### Document text
■ ■ ■ ■
Ok, I think I have come a little further.
When dovecot stops accepting connections, I checked netstat and found this:
[root@hosting1 ~]# netstat -an | grep 993
tcp 0 0 0.0.0.0:993 0.0.0.0:* LISTEN
tcp 0 0 65.39.x.x:993 184.101.x.x:36351 SYN_RECV
tcp 0 0 65.39.x.x:993 107.212.x.x:51487 SYN_RECV
tcp 0 0 65.39.x.x:993 107.212.x.x:51488 SYN_RECV
tcp 0 0 65.39.x.x:993 184.101.x.x:44650 SYN_RECV
This told me it wasn’t too many connections causing dovecot to be unresponsive. So then I tried via telnet.
Dovecot seems to accept connections but then just sits there and does nothing. I used the appropriate commands to try and initiate a login but nothing happens. Typing any commands at all produce no response from dovecot.
■ ■ ■ ■
### Listed records
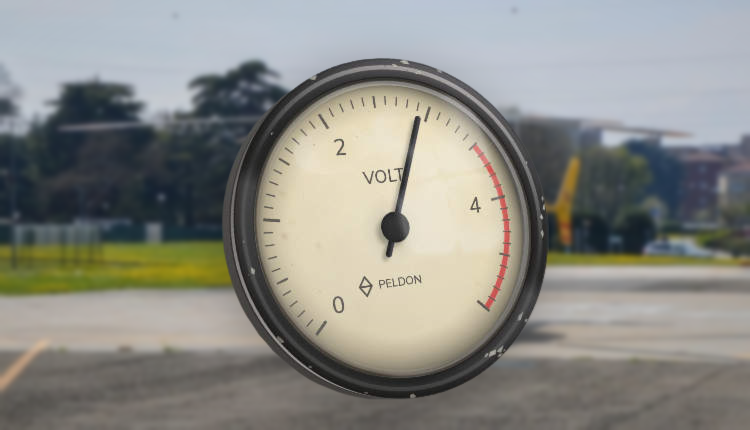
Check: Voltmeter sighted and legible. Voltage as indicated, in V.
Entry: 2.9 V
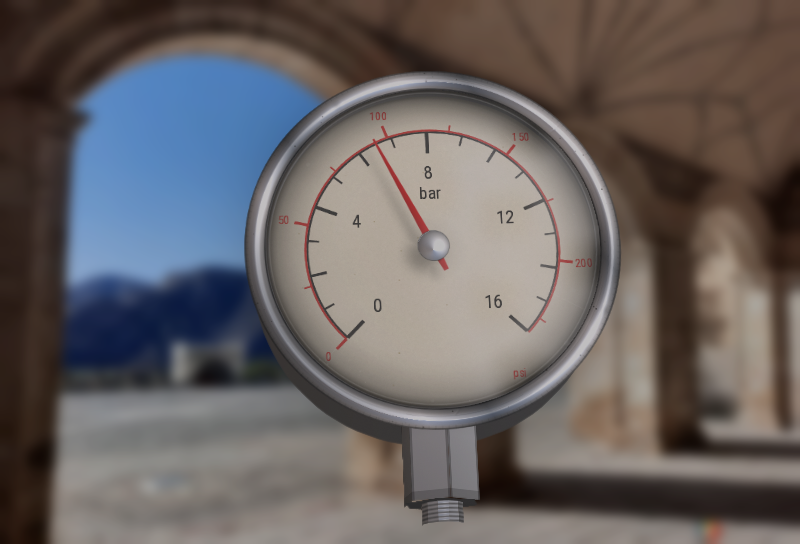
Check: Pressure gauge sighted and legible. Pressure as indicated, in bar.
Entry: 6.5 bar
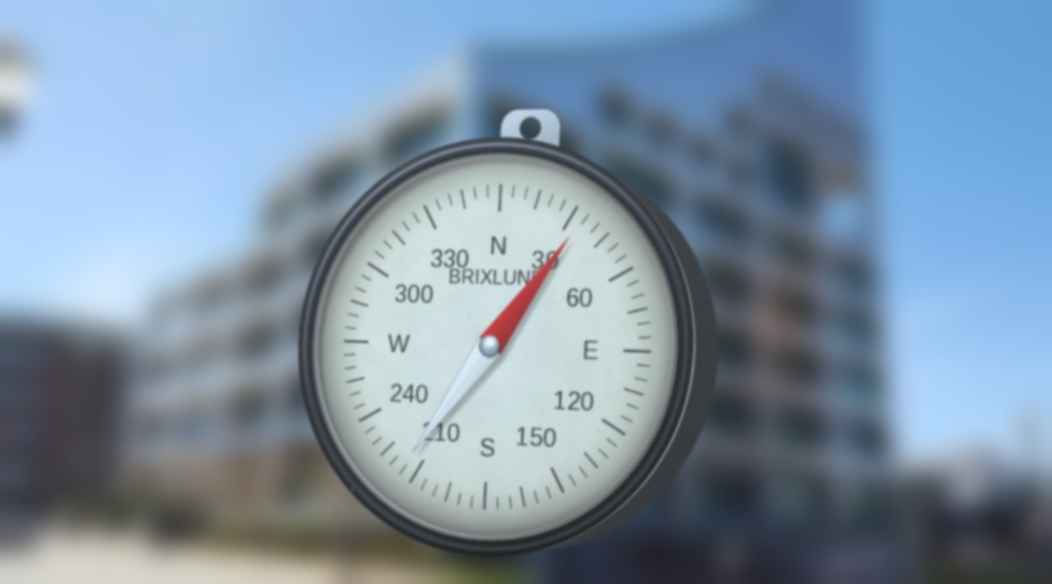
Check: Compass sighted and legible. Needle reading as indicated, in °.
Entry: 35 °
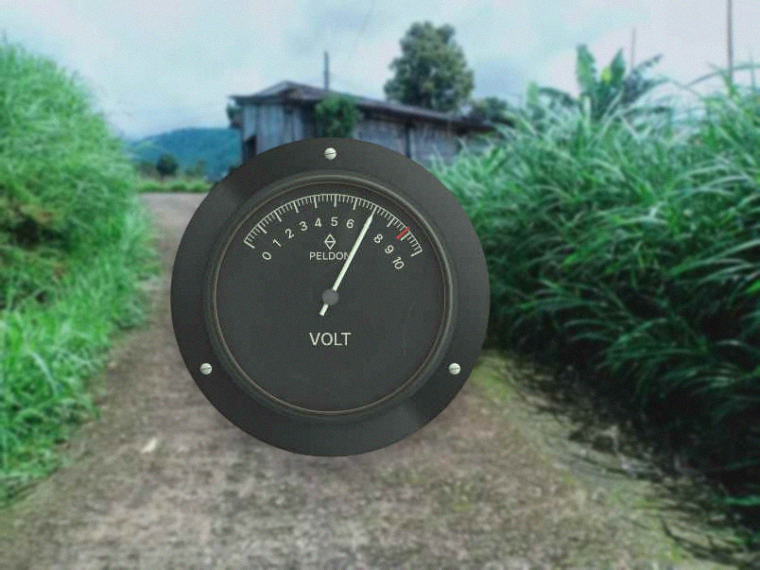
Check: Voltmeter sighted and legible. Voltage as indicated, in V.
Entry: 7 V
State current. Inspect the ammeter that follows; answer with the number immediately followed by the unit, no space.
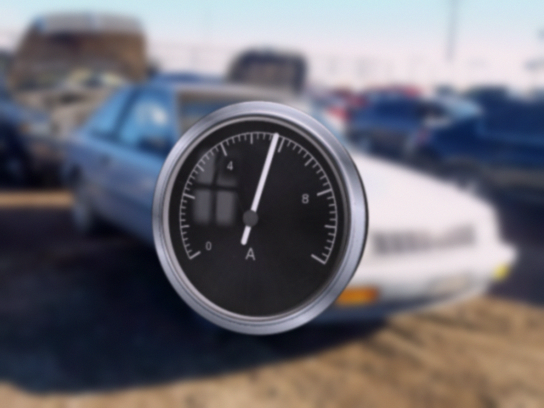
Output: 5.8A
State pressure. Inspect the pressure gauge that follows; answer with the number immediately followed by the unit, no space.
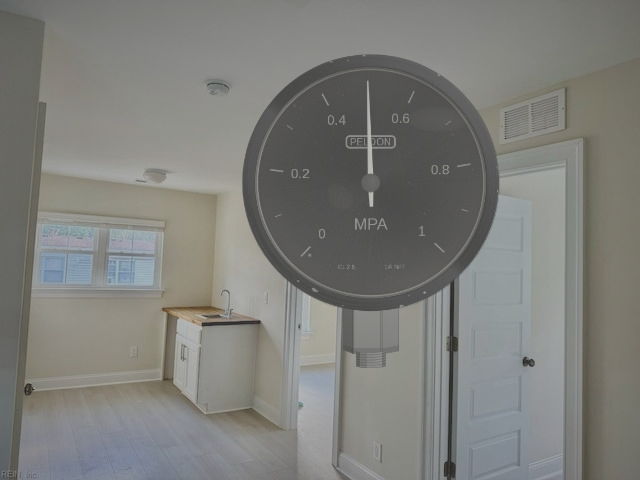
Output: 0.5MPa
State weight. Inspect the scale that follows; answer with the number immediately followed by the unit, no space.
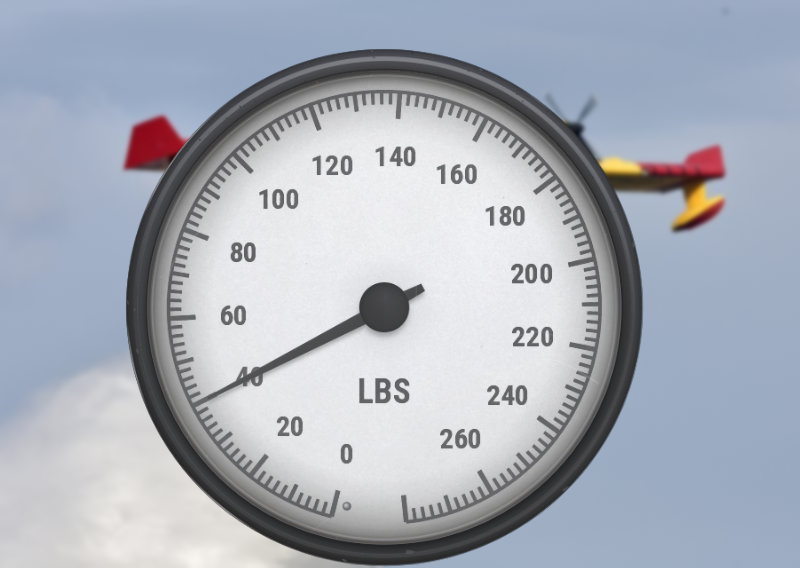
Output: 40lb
■ ■ ■ ■
### Exercise brief
Answer these from the dovecot troubleshooting post:
1. Which port number does the netstat command filter for?
2. What was tried after checking netstat?
3. What response does dovecot give when commands are typed?

### Problem solution
1. Port 993.
2. Connecting via telnet.
3. No response at all.